The revelations come six months after Ministers pledged to crack down on profiteering, urging aid ‘suppliers’ to be more accountable to taxpayers.

Tory MP Pauline Latham, a member of the International Development Select Committee, said: ‘This money is meant to help poor people abroad, not rich people at home.

‘The problem is that the aid budget has escalated since we enshrined the UN target in law and they have to spend the money. We need to look at this again.’

Leading contractors include DAI Europe, which earned 82 per cent of income from the Department for International Development (DFId) on projects such as assisting entrepreneurs in Palestine in 2014, the latest year for which it filed accounts.

These show that in two years turnover rose from £17.4 million to £84.7 million, partly through takeover of a rival ‘to increase access to European donor organisations’. Gross profits soared from £1.8 million to £10.5 million.

DAI’s ex-managing director Dr Julian Lob-Levyt, a former Dfid adviser, saw his salary go up from £248,125 to £294,193 over this period. Yet the company has not paid UK corporation tax for three years, blaming overall losses.

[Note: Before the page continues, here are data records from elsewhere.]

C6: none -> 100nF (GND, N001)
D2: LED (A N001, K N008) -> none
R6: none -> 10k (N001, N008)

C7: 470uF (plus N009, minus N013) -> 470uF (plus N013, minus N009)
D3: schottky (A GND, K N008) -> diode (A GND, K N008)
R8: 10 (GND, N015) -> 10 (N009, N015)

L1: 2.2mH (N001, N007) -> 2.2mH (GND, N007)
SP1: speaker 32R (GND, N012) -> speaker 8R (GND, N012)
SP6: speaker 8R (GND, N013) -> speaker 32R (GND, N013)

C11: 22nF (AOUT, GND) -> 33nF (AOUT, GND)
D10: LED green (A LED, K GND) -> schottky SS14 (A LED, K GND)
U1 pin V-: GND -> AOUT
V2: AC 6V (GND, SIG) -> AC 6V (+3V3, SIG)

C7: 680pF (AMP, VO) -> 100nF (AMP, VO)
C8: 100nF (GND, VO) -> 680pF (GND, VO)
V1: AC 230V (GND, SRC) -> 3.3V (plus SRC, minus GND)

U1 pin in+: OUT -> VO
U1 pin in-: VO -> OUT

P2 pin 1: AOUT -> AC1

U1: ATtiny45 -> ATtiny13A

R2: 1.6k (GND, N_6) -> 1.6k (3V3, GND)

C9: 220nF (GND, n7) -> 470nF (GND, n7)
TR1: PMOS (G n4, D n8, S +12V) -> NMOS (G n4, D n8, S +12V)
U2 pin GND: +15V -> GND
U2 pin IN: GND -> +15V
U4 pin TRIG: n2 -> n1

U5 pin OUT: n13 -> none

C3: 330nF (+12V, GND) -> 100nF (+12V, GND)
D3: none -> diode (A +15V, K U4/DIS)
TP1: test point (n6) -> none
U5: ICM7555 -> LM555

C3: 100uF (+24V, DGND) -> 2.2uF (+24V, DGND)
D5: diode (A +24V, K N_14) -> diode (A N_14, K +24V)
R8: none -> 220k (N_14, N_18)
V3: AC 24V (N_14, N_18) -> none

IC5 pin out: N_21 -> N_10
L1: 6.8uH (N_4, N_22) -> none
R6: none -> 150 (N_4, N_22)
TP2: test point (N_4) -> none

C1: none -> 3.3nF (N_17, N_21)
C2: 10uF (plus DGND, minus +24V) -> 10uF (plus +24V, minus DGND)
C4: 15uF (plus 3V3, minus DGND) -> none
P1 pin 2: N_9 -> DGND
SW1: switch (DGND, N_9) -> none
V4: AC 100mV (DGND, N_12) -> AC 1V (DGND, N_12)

Its biggest British rival is Adam Smith International (ASI), which saw turnover from work such as ‘greening growth’ in East Africa and tax reform in Oman swell from £72 million to £111.7 million over the same period. Gross profits almost doubled from £9.2 million in 2012 to £17.4 million in 2014.

The company is ‘optimistic’ about future prospects, says its report – unsurprisingly, when Britain’s aid giveaway is due to rise from £12 billion this year to £16 billion in 2020.

ASI’s parent company shared almost £1 million pay among a small pool of directors, slightly less than last year but boosted by dividends of £440,885 paid to five of them. ASI pays its 105 employees an average salary of £69,425 a year, despite more than doubling staff numbers in two years.

A spokeswoman claimed much of the growth came from donors other than Dfid. She added that staff costs were high since they worked mainly in fragile countries and included provision of safe housing.

Options, a subsidiary of Marie Stopes International, saw turnover, profits, staff numbers and average pay all rise. Latest accounts disclosed total emoluments for directors rose from £138,488 in 2013 to £263,629 in 2014, ‘all… paid to one director’ in that year. A company statement said they paid staff ‘competitive’ rates.

Itad, which specialises in project evaluation, revealed rapid growth and admitted risk was reduced with the UN aid target now enshrined in law.

It reported turnover increasing 38 per cent to £8.78 million, net profit rising almost twice as fast to £1.35 million and dividends paid to shareholders up from £1.06 million to £1.43 million in just a year. The firm said it took ‘great care to ensure value for money’ in its operations.

Oxford Policy Management saw gross profit rise from £6.1 million in 2013 to £10.2 million in 2015. Post-tax profits rose to £1.4 million with boss Simon Hunt’s earning £156,566. A spokesman said that post-tax profits as a share of turnover fell and that they sought to deliver ‘best value for taxpayers’ money.’

Dfid claimed its procurement policies had saved £100 million over the past year. ‘It is right that we use specialist expertise to get the job done at the best value for taxpayers,’ a spokesman said.